### INSTRUCTIONS FOR THE TASK
Copy the data below without changes, beginning at the line that contains "scientific name: Senecio" and ending with the line that contains "genus: Napoleonaea". Include both of those lines and everything between them, and nothing else.

════

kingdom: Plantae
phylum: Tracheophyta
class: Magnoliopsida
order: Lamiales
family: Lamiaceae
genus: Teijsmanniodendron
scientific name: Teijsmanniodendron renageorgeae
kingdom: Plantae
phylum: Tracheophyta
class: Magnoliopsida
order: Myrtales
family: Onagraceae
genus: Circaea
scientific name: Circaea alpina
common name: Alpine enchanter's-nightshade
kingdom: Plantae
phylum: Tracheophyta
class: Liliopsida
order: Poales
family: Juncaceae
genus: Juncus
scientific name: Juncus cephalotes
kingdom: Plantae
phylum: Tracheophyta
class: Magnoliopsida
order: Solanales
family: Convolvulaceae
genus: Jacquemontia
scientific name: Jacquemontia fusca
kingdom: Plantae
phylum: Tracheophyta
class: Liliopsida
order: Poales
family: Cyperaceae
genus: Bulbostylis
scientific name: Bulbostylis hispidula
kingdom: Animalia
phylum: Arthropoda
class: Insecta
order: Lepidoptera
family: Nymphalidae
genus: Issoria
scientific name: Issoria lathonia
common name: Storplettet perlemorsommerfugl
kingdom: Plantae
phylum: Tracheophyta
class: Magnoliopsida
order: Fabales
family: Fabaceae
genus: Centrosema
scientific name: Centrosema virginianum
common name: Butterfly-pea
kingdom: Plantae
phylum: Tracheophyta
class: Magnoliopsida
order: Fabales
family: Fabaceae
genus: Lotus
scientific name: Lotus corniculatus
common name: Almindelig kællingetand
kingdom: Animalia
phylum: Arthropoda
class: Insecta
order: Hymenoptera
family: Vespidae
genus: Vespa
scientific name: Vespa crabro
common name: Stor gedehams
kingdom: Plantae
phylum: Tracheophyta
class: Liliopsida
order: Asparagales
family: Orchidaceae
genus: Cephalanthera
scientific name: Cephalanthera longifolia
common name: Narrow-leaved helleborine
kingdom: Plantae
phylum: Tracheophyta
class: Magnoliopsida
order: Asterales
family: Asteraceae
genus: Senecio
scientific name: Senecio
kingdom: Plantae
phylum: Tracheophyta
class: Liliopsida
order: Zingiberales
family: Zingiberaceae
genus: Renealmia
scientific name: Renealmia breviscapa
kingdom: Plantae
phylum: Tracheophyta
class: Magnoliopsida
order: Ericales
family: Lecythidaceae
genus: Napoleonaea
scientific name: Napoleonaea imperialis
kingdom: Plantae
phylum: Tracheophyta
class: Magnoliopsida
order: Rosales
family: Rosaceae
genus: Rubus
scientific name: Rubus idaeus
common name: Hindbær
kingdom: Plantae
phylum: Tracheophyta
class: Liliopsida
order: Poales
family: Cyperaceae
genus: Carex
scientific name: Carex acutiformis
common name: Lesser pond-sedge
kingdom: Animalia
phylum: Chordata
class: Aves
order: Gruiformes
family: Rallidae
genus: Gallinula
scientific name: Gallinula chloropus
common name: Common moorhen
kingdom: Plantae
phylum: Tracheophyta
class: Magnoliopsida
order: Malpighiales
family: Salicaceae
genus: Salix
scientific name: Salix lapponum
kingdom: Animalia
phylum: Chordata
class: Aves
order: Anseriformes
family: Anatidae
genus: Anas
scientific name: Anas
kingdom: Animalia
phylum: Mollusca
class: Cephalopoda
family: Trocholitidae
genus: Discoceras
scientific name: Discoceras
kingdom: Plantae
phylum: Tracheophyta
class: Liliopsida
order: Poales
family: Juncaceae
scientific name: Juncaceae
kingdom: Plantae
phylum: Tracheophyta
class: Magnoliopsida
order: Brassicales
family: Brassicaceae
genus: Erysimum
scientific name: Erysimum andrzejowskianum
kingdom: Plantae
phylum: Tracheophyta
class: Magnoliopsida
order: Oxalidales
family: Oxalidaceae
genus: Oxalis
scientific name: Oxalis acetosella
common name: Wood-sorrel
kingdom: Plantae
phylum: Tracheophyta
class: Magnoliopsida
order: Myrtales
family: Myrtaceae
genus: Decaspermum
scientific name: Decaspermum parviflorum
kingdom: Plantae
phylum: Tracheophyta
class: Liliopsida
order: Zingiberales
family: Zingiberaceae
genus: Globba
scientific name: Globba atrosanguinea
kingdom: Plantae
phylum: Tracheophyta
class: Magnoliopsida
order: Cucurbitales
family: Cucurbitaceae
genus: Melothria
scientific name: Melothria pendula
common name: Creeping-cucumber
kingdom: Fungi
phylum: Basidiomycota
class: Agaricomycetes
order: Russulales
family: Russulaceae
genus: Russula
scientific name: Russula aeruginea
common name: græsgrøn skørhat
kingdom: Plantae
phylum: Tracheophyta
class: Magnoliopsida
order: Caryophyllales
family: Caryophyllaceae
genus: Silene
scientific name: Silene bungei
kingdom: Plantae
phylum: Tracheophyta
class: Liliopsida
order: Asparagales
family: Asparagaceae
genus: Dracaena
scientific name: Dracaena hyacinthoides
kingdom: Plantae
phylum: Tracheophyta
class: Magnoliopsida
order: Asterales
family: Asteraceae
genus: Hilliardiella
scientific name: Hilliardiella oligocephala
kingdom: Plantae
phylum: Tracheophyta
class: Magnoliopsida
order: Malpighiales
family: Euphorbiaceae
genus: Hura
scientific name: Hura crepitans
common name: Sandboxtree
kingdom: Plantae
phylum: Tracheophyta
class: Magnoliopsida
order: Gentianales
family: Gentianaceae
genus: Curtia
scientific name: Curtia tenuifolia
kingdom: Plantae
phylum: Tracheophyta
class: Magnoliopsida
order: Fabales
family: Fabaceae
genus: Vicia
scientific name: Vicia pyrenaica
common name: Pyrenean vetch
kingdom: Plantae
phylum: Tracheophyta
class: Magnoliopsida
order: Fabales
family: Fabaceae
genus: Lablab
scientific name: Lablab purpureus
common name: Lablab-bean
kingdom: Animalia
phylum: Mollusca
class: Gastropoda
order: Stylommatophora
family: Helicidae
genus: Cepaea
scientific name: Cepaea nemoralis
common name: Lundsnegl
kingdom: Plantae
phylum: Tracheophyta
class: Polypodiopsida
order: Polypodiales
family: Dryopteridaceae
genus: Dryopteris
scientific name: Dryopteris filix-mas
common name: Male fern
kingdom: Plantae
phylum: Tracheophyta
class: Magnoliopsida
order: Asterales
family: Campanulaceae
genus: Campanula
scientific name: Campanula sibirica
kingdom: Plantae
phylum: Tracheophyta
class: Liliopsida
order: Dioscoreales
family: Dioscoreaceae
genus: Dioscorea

════

### CORRECT RESULT
scientific name: Senecio
kingdom: Plantae
phylum: Tracheophyta
class: Liliopsida
order: Zingiberales
family: Zingiberaceae
genus: Renealmia
scientific name: Renealmia breviscapa
kingdom: Plantae
phylum: Tracheophyta
class: Magnoliopsida
order: Ericales
family: Lecythidaceae
genus: Napoleonaea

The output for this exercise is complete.